Larson a déclaré qu’elle était “incapable de travailler à temps plein” en raison de sa maladie, mais qu’elle travaillait à temps partiel comme enseignante suppléante. Il pense qu’il ne vivra pas au-delà de la soixantaine.

“(Ceux-ci) comportent des risques métaboliques et cardiaques à long terme”, a-t-il déclaré au Daily Mail. “Et puis il y a l’impact du surpoids dû au diabète de type 2, qui augmentent tous deux indépendamment le risque de maladie cardiaque, d’accident vasculaire cérébral et d’autres complications au fil du temps.”

“Chez les patients atteints de craniopharyngiome, des symptômes tels qu’une prise de poids importante, une perte de satiété, une somnolence excessive et des symptômes de type narcolepsie sont souvent associés à des lésions hypothalamiques ainsi qu’à des carences hormonales hypophysaires”, a déclaré Tal au Daily Mail.

“Même lorsqu’ils modifient soigneusement leurs niveaux d’hormones, certains patients continuent de souffrir de fatigue, de problèmes de sommeil et de gestion du poids”, dit-elle. “C’est parce que ces fonctions sont directement régulées par l’hypothalamus”, a-t-elle expliqué.

En fin de compte, Larsen a déclaré qu’elle souhaitait rappeler aux autres que rester en bonne santé et perdre du poids “n’est pas toujours une simple question de choix ou de discipline”.

Malgré toutes les difficultés, il essaie de rester positif.

«J’ai eu une vie difficile», a-t-il déclaré. « À 27 ans, je dirais que c’est plus difficile que la plupart des gens.
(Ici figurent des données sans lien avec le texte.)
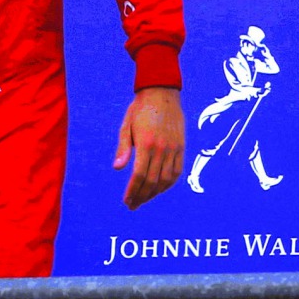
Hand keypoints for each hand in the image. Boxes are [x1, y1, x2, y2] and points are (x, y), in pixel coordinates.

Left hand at [113, 87, 184, 209]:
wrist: (162, 94)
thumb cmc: (139, 110)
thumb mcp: (126, 125)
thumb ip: (123, 148)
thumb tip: (118, 168)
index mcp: (147, 144)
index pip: (140, 175)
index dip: (134, 190)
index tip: (127, 200)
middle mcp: (162, 149)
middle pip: (153, 181)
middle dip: (142, 196)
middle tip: (133, 205)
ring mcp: (174, 149)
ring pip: (167, 179)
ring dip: (155, 193)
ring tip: (143, 199)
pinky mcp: (181, 147)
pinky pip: (177, 171)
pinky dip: (168, 183)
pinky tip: (159, 189)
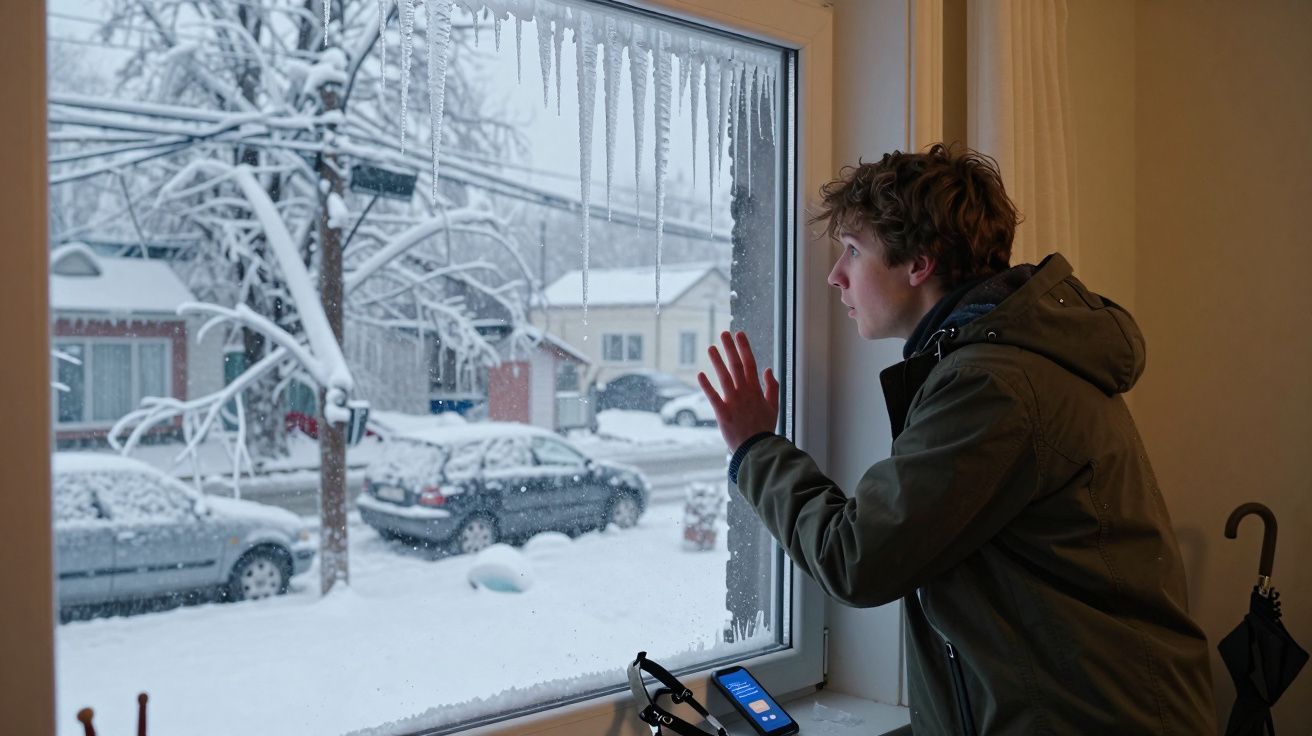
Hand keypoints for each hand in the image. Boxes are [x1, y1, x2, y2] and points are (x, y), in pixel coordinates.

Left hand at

J’ai passé de nombreuses années dans les hôpitaux. J’ai subi plusieurs opérations chirurgicales. (Maintenant) je dois prendre plus de 14 comprimés par jour.

“Mais si j’avais la chance de réussir à ne plus avoir (la tumeur), je ne suis pas sûr que je la saisirais.” J’ai rencontré des gens extraordinaires grâce à cela.

« Plus important encore, j’ai pu voir quelque chose que beaucoup de gens ne voient pas. J’ai pu voir des rassemblements communautaires autour de moi. J’ai pu voir des gens sortir de leurs ateliers de menuiserie et me défendre. Il y a des centaines de personnes dans le monde.